2. The Hegemony of New Critical Modernism
Symbolism, Point of View, and Mythic Structure
In recent years, the value of the canon produced by the alliance of New Critical modernism has been openly challenged, now inside as well as outside the academy. Historical studies of the vast bodies of "unconsciousness" literature largely excluded from the canon and over which the canon defines itself--folklore, dimestore novels; black, ethnic, proletarian and women's literatures--have proliferated. Tracing the continuity of other traditions, these studies seek to highlight the implicit, and sometimes explicit, bourgeois, racist, and sexist nature of the canon's claim to universal value.[59] However, the very success with which these competing traditions have been excluded from the canon renders it most difficult for students of these traditions to do much more than generally condemn white-male, middle class culture and gesture in explanation toward grand socio-economic structures. The precise aesthetic and interpretive mechanisms whereby the hegemony of the canon has been secured, its standards naturalized, often go largely unexplored and unexplained. This difficulty lies at the heart of the current "crisis of difference" experienced in these marginalized literatures. Without a thorough, historical understanding of the rise and continued power of canonical modernism, any attempt to "value" competing texts tends either to erase their difference through aesthetic assimilation, or to relegate their study to sociology, where they become documents of dubious empirical value.
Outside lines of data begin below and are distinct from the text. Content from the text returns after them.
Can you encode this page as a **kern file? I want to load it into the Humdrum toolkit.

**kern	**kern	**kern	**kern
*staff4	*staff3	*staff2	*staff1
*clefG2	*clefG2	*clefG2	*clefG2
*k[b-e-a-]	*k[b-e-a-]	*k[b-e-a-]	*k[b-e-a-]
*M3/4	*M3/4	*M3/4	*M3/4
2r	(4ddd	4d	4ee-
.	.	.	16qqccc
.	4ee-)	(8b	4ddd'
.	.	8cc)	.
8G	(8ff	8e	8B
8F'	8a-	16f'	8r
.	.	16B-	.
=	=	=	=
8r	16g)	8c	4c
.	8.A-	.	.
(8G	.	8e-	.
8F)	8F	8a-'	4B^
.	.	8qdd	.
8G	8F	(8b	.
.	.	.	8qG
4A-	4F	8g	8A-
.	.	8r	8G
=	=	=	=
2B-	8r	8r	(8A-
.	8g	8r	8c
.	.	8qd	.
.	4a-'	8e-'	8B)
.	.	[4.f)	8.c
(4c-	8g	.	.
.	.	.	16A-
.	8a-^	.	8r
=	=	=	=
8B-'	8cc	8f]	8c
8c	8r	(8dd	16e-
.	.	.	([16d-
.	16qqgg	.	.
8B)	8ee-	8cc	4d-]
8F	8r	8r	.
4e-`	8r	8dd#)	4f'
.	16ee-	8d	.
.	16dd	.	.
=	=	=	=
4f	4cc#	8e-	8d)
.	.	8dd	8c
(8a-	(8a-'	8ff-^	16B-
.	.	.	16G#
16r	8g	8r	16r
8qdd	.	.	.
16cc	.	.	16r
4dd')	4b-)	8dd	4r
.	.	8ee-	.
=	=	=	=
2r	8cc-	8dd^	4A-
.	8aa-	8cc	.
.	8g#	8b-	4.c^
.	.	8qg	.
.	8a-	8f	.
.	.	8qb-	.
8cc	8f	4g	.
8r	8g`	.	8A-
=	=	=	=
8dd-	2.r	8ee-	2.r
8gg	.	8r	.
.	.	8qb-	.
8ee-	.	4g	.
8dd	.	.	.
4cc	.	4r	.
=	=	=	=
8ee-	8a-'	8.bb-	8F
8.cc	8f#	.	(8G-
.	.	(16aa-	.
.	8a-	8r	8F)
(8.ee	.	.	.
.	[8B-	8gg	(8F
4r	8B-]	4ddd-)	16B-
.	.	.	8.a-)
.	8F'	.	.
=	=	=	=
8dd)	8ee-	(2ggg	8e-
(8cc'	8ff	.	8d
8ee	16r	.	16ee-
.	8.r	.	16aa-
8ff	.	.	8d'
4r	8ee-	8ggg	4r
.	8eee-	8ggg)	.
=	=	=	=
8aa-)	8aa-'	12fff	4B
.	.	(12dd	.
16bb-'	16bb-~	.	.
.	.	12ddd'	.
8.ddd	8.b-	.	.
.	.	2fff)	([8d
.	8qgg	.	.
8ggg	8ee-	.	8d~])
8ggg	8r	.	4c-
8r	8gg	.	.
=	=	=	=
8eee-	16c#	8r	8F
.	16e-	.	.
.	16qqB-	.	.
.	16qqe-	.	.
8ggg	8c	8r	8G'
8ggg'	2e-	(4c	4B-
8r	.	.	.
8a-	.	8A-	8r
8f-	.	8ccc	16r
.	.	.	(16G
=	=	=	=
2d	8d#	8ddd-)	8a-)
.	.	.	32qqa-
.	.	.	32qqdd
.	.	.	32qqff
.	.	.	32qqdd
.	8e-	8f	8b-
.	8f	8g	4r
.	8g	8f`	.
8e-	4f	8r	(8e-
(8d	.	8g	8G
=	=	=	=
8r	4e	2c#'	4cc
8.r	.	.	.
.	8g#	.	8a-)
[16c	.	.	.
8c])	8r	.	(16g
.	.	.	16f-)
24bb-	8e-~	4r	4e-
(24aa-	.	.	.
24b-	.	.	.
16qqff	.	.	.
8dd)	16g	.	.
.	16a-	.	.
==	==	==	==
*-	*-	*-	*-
In this context, Miller's Paris narratives are an opportune site for an investigation of the historical consequences of the early alliance between New Criticism and certain novelistic practices. Much can be gained by examining texts closer in ambition to canonical modernism, such as Miller's Paris narratives, to discover the mechanisms of hegemony. These mechanisms are revealed all the more starkly where they have been called upon to marginalize texts which historically and literarily might as well as not have become canonical.[60] More immediately, Tropic of Cancer, Black Spring and Tropic of Capricorn are unapproachable and unintelligible without such a historical understanding of the precise mechanisms of New Critical hegemony.
Miller aspired to canonical status. Though his project of "recording all that which is omitted in books" led him to draw upon materials more conventionally associated with proletarian literature and to appropriate the colloquial forms and therapeutic theology of popular fiction and philosophy, these inclusions were intended to challenge prevailing standards of "high art."[61] Though Miller enjoyed playing the American innocent, an intellectual Huck Finn, the strategy behind his aesthetic challenge was culled from the works of Emerson, Whitman, Dostoevski, Nietzsche, Freud, Spengler, D. H. Lawrence, Otto Rank, Edmund Wilson, T. S. Eliot and James Joyce.[62] Miller had no intention of writing a "popular book". But, despite the continued recognition of the vitality of Miller's prose, and despite occasional critical consideration of his theoretical positions, his works have been treated as marginal.[63] They have survived, not on the basis of broad critical recognition, but on the basis of mass and cult appeal, and the interest of other authors and an occasional critic.[64]
Neither the explicit sexual content, nor the overt misogyny, of Miller's texts can account for the manner in which they have been held at arm's length from the canon. Joyce, Lawrence, and Faulkner have been embraced.[65] The irregularities of Miller's otherwise praised prose style are fully within the range of Walt Whitman, Miller's acknowledged model. Rather, New Criticism has had difficulty dealing with his texts as wholes. The techniques canonical criticism has developed to discover meaning and attribute value to a text do not work well with Miller's Paris narratives. An examination of three areas of New Critical inquiry--symbolism, point of view, and mythic structure--in relation to Miller's narrative will reveal the difficulty of pursuing in non-canonical modernist texts those techniques and valuations derived, as Peter Brooks says, from "study of the lyric." In Miller's case, this general difficulty is exacerbated by Miller's programmatic effort to frustrate and overthrow the forms of meaning and structure New Critical analysis best detects. Modern criticism, to the extent to which it remains New Critical, and this extent is great indeed, responds to Miller's narrative as it responds to all texts and literatures whose organization is preeminently narrative: necessarily it values what it is equipped to observe and theorize, and it devalues what it is not equipped to observe and theorize.